I am not sure if (with overcommit disabled) you have to allocate memory space for the entire binary or not.
the problem with your suggestion (only allow overcommit for processes that just forked), is that I don't see that working. you have no way of knowing if the process is going to exec something (relatively) soon, or if it's apache that forked a child that is going to stay running for the next year.
And I don't think it helps anyway.
the problem scenario is
large process A forks (creating A`), almost all it's memory is COW
process B allocates some memory, but doesn't touch it yet
process A` changes some memory (breaking COW), requiring real memory to hold the result.
process B then tries to use the memory it had previously allocated and finds that it is not available.
if you could somehow define 'forked recently' in a way that could be cheap enough, then you could possibly do it.
All this said, I really don't see many cases in practice where disabling overcommit will really help.
yes, you avoid the OOM killer kicking in and instead the process that tried to allocate memory dies instead.

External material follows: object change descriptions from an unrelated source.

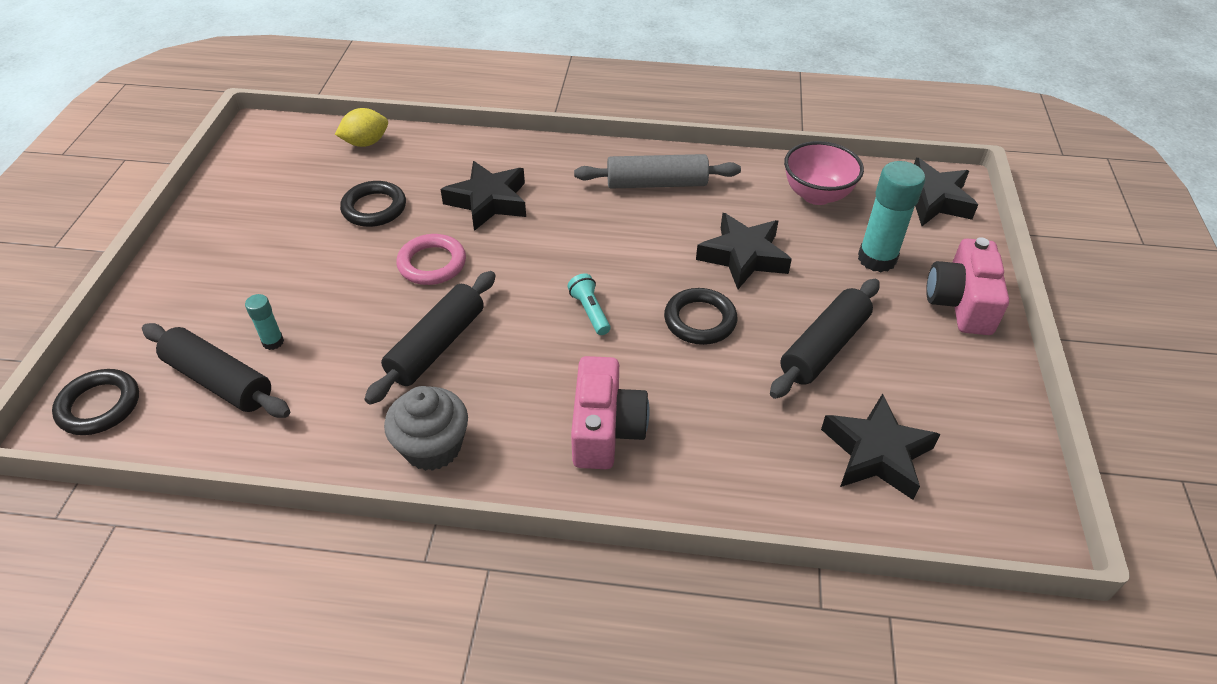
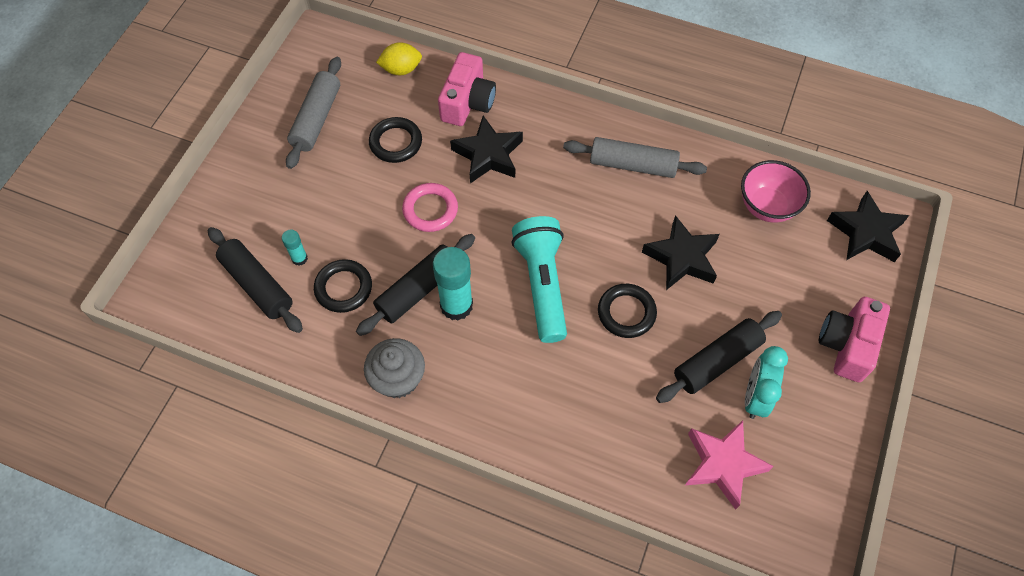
camera: 15 degrees right, 15 degrees up
black ring [52,369,139,435] -> black ring moved to [314,259,372,313]
turquoise flashlight [568,273,610,335] -> turquoise flashlight [512,216,567,343], size x2.27
pink camera [571,356,649,469] -> pink camera moved to [438,52,496,126]
black star [821,393,940,500] -> pink star [685,420,774,510]
turquoise glue stick [858,161,926,272] -> turquoise glue stick moved to [433,247,473,321]
none -> grey rolling pin [286,57,341,169]
none -> turquoise clock [745,346,788,419]

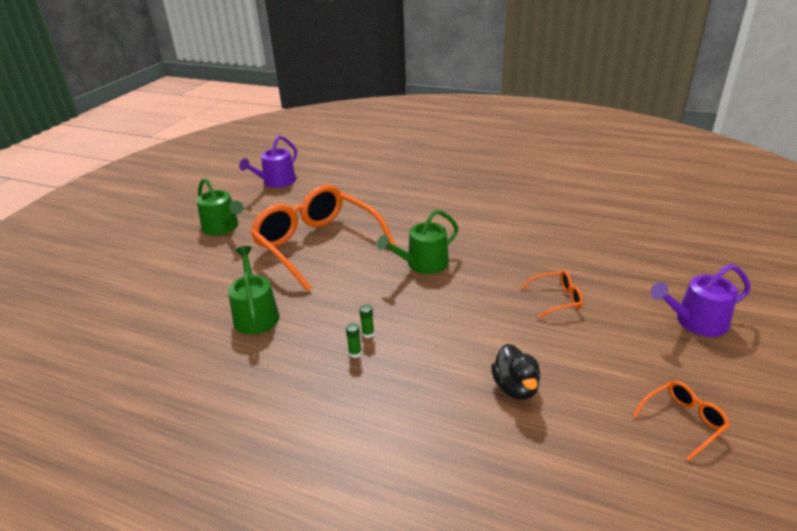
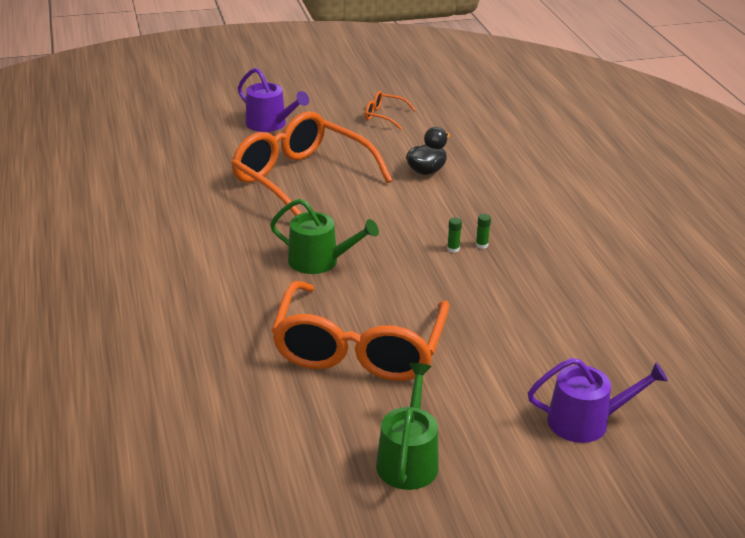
camera: 130 degrees left, 0 degrees up
green watering can [228,246,279,334] -> none
purple watering can [239,136,297,188] -> purple watering can moved to [528,358,668,443]
orange glasses [522,270,583,318] -> orange glasses [231,111,392,216], size x2.43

but the idea that (in the general case), this will make your system more predictable is not something I believe. you have no way of knowing _which_ process (including system daemons) will need to allocate more memory at the instant that you are out, so you really don't know which process will die anyway. (and no, in general processes and libraries don't do anything except die when they run out of memory).
in some ways, it would make it easier to DOS a system, just have your memory hog _not_ die if a malloc fails, instead sleep and try again. eventually something else in the system will need memory and die, then you can repeat the process. you won't even be able to ssh in to the box to fix it, as you won't be able to spawn/fork a new process (as that will require memory allocation)
there's also the problem that without overcommit you need to have significantly more swap enabled in the system (since you have to have enough ram+swap to handle the peak theoretical memory use from large processes doing a fork+exec), and with the increasing gap between memory speed and disk speed, your system will dive into swap to the point of being useless (including the inability to login to it) before you start getting memory failures. With overcommit you can have a small amount of swap (including none) and instead count on the OOM killer + watchdog timers to bring the box down (and possibly even reboot it to recover) rather than having the box 'up' but unable to provide service.